### [RECORDED DATA]

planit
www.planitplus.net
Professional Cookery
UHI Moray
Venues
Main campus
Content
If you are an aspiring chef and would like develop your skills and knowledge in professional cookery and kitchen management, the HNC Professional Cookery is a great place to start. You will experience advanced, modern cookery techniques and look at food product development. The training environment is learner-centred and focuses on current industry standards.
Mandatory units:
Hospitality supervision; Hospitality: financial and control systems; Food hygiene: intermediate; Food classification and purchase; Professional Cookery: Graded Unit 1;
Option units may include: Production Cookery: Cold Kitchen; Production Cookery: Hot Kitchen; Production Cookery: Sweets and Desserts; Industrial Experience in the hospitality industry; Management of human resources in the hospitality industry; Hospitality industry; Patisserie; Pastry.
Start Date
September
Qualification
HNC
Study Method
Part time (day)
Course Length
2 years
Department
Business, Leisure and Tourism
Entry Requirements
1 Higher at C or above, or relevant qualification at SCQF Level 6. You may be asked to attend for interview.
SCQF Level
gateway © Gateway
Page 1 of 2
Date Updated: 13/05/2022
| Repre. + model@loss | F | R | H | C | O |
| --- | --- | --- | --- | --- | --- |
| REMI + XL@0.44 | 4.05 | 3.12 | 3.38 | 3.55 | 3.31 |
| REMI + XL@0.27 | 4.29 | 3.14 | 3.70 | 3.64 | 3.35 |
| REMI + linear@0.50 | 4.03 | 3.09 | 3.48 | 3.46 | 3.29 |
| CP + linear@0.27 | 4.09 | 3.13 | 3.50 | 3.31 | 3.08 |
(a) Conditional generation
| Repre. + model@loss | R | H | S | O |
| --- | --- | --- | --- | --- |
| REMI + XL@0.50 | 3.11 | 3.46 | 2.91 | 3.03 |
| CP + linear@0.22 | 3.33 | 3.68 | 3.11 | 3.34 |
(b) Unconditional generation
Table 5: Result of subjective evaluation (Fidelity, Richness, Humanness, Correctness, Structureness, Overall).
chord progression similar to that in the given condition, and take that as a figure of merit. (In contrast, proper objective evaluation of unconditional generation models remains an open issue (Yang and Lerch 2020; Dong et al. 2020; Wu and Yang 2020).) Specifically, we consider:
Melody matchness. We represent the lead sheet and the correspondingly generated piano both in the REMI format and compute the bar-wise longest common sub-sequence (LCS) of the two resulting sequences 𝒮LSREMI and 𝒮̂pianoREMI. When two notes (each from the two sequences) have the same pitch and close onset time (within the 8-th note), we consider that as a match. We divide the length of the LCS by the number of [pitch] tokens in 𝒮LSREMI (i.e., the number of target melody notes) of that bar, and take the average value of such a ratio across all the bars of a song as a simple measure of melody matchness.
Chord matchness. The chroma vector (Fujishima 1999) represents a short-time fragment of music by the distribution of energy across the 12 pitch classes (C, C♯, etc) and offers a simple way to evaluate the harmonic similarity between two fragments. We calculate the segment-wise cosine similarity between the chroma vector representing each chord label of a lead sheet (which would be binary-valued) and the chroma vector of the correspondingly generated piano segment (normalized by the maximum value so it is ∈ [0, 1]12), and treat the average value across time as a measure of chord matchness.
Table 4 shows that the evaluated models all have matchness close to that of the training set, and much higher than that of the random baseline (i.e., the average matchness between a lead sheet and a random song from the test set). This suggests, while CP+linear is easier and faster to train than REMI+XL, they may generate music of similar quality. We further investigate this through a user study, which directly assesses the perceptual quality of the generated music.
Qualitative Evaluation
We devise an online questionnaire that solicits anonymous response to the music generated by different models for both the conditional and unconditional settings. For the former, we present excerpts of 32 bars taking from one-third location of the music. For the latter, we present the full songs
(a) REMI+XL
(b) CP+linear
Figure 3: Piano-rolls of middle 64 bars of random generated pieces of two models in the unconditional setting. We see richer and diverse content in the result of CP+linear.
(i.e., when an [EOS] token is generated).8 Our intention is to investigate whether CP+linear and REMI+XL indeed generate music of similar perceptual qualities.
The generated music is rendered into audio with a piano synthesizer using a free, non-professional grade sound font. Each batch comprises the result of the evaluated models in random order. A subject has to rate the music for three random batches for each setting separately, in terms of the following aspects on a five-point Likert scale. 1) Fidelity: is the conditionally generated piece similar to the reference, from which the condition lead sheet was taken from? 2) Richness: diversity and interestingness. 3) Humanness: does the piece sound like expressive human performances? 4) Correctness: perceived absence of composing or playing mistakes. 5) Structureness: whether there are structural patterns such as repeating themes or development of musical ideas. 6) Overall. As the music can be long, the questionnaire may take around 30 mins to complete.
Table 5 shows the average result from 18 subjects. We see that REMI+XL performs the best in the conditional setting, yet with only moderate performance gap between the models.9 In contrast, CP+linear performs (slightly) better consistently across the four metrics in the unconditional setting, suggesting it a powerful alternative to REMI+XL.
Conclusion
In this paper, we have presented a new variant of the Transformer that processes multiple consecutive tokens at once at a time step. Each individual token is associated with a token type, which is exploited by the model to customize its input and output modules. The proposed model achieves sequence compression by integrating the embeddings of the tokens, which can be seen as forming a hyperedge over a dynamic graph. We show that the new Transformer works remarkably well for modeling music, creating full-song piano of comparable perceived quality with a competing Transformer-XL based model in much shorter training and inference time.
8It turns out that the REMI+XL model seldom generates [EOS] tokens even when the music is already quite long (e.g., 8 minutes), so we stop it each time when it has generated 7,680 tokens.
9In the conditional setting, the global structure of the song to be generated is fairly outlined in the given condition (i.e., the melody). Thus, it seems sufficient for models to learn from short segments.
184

--

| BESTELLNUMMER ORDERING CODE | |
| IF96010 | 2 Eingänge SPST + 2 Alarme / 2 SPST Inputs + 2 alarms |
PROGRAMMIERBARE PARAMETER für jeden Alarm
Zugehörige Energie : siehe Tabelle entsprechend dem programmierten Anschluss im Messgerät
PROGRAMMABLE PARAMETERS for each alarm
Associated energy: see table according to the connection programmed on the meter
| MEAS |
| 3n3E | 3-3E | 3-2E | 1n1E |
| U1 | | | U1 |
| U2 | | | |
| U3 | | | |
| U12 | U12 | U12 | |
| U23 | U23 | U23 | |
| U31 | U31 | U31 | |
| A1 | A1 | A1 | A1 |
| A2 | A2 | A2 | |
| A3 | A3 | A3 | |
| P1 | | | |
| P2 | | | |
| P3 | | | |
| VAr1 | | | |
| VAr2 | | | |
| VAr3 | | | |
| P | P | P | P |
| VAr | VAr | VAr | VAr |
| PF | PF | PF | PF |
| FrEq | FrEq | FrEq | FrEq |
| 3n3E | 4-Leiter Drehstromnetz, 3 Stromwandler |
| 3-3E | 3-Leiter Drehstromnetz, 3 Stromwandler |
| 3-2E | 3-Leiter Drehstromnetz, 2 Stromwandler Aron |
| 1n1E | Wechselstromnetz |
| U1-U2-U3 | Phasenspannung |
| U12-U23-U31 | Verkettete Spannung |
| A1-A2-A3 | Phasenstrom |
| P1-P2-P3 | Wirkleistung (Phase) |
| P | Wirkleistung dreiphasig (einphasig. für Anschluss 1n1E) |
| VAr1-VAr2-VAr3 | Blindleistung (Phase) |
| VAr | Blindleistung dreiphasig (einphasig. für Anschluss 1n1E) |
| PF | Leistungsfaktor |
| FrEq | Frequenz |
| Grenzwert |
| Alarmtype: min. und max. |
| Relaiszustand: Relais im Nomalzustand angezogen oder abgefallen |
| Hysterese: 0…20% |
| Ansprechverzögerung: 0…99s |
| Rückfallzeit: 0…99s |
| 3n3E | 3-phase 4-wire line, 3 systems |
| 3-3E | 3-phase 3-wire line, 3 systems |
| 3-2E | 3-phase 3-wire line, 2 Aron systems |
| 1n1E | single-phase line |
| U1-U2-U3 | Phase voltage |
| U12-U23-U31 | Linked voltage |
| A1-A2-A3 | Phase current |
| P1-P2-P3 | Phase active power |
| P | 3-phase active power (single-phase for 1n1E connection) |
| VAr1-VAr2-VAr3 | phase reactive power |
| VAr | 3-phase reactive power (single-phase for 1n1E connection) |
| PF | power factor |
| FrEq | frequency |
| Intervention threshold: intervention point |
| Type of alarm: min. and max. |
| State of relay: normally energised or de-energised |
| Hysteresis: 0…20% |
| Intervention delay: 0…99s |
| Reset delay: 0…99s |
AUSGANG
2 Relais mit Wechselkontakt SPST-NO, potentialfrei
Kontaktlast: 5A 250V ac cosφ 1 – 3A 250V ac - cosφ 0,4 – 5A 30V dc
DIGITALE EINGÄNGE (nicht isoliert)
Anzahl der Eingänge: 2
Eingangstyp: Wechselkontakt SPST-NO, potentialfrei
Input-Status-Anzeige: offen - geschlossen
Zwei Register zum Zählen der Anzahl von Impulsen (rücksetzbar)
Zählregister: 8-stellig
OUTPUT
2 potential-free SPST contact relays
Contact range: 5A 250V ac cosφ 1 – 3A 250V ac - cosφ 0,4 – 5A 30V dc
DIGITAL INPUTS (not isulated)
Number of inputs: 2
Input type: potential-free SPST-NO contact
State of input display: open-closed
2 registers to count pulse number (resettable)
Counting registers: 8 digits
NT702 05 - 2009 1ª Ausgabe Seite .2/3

### [THE TASK]
For every line above that holds the word "Wirkleistung", report the whole line.

### [OUTPUT BELOW]
| P1-P2-P3 | Wirkleistung (Phase) |
| P | Wirkleistung dreiphasig (einphasig. für Anschluss 1n1E) |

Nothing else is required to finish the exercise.